### Your task
Where does the word "this" occur in the data below? Copy each line that holds it.
*** Opening of Dataset ***
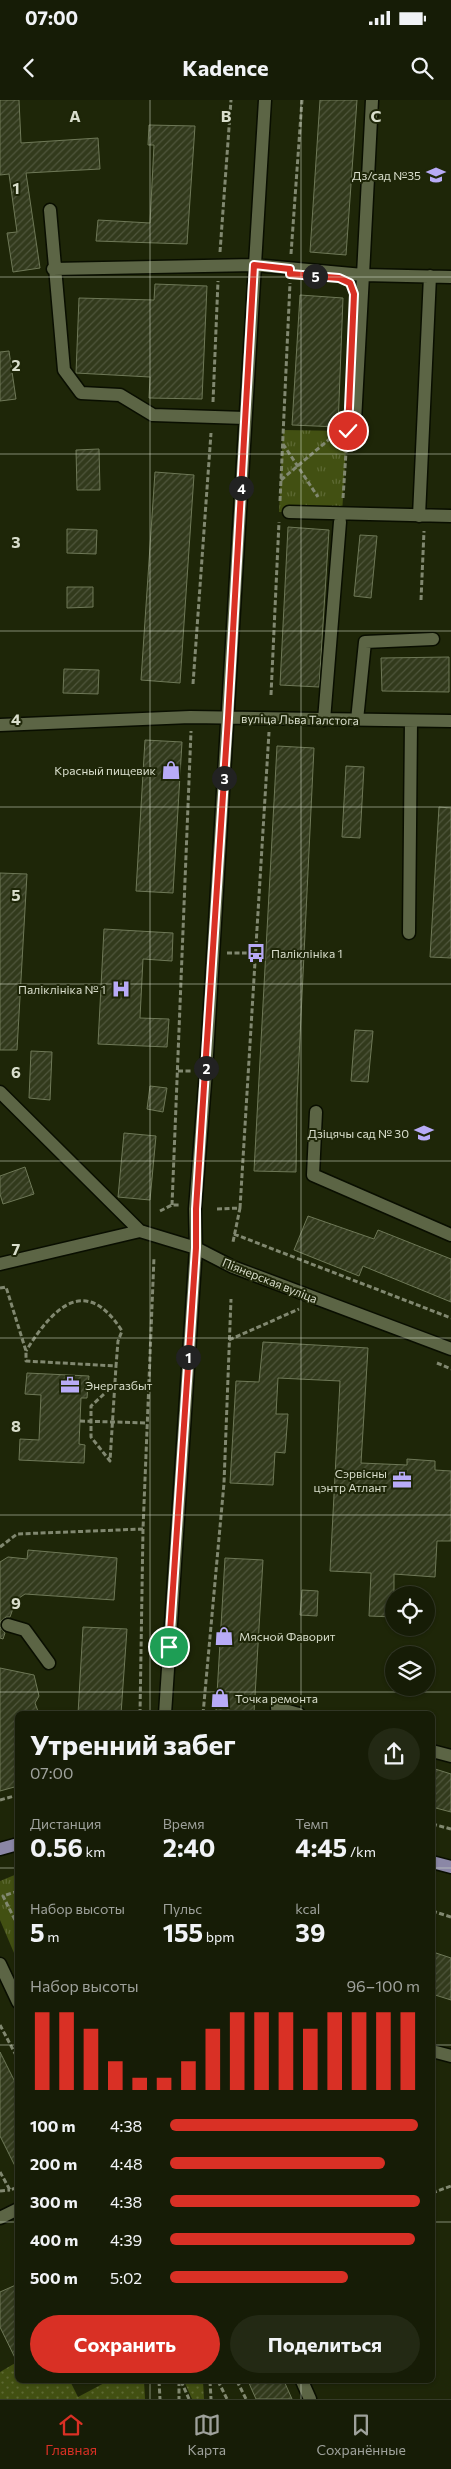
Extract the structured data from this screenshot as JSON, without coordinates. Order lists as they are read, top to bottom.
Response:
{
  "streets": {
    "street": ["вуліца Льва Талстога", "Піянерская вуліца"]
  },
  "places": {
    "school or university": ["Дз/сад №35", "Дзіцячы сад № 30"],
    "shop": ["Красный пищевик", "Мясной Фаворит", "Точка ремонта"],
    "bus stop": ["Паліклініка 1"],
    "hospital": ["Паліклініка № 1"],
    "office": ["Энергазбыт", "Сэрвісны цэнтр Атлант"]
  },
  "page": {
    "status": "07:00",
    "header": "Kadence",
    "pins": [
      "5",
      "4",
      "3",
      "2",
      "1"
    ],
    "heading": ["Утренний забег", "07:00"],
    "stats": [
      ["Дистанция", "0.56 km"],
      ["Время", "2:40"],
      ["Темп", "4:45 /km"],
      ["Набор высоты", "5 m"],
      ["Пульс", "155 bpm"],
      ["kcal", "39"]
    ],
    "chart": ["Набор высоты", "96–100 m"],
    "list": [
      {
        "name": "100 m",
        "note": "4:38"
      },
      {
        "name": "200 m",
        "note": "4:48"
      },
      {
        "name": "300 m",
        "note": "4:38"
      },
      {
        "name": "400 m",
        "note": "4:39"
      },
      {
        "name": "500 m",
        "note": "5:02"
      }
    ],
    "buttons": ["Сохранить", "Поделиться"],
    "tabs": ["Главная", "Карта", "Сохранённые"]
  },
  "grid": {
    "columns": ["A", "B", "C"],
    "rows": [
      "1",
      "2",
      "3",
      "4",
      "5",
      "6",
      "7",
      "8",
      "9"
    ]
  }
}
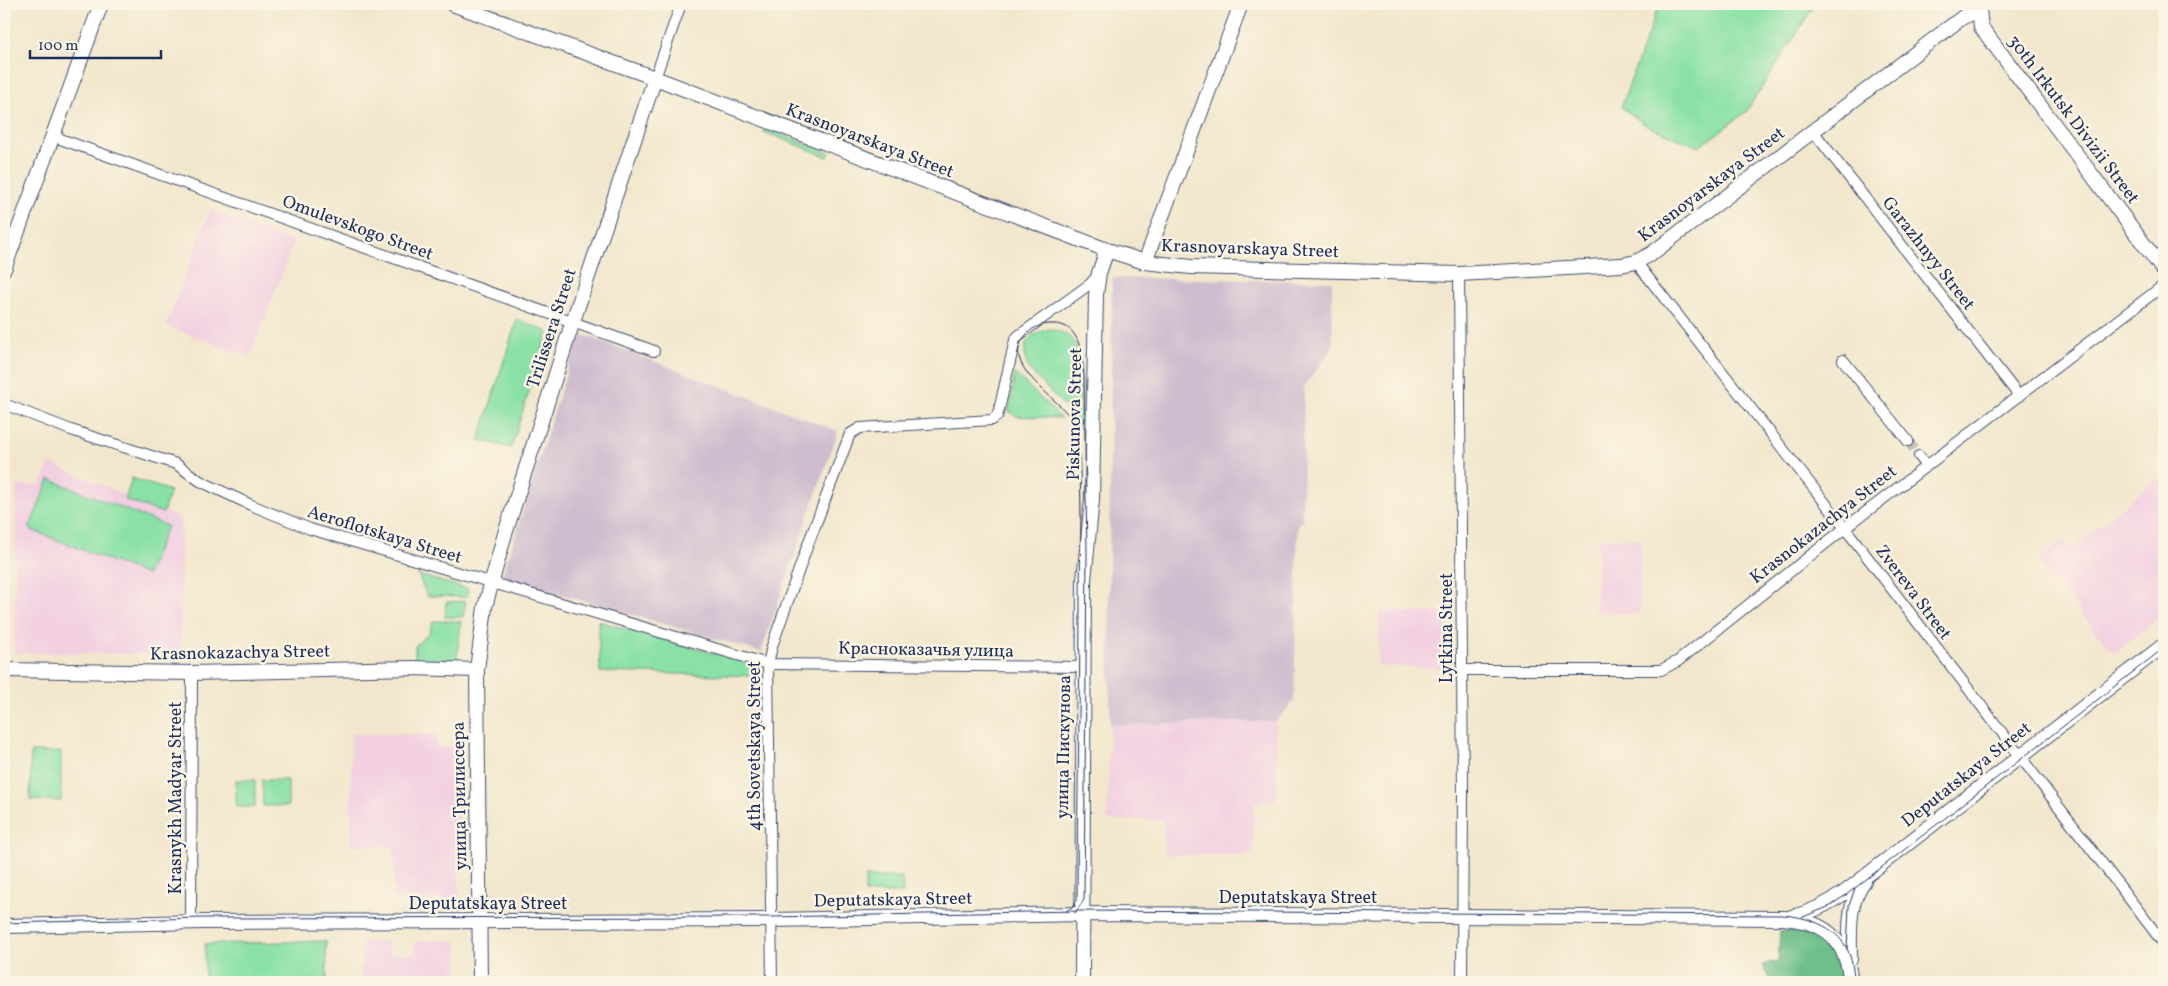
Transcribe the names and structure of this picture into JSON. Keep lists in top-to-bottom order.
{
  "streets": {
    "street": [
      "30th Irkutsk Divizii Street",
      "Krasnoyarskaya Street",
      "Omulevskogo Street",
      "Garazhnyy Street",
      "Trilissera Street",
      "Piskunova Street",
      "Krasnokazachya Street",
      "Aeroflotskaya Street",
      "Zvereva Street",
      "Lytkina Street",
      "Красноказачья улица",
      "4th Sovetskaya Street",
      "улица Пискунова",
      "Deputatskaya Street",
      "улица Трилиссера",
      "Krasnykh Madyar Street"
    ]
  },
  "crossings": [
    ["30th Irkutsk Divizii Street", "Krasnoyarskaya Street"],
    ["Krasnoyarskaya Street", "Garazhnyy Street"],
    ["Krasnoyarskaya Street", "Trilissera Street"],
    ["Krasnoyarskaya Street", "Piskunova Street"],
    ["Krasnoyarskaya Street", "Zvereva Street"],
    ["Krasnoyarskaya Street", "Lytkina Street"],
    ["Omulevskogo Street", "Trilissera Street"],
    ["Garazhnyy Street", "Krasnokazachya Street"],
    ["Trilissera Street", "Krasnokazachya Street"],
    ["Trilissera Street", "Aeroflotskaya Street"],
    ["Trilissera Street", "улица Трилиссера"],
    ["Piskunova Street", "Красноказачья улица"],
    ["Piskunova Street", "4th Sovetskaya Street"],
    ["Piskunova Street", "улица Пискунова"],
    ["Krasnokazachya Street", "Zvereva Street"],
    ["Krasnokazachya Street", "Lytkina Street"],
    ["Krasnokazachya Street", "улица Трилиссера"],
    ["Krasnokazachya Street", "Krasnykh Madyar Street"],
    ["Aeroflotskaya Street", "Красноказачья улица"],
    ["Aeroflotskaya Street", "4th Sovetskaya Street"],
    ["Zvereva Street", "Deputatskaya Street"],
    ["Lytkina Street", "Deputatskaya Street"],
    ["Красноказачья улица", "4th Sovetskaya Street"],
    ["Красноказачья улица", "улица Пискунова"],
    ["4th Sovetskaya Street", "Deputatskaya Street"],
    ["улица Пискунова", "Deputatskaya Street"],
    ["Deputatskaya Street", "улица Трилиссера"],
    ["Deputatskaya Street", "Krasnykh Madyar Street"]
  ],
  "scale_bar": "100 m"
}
*** Close of Dataset ***
### Response to the task
Extract the structured data from this screenshot as JSON, without coordinates. Order lists as they are read, top to bottom.
Transcribe the names and structure of this picture into JSON. Keep lists in top-to-bottom order.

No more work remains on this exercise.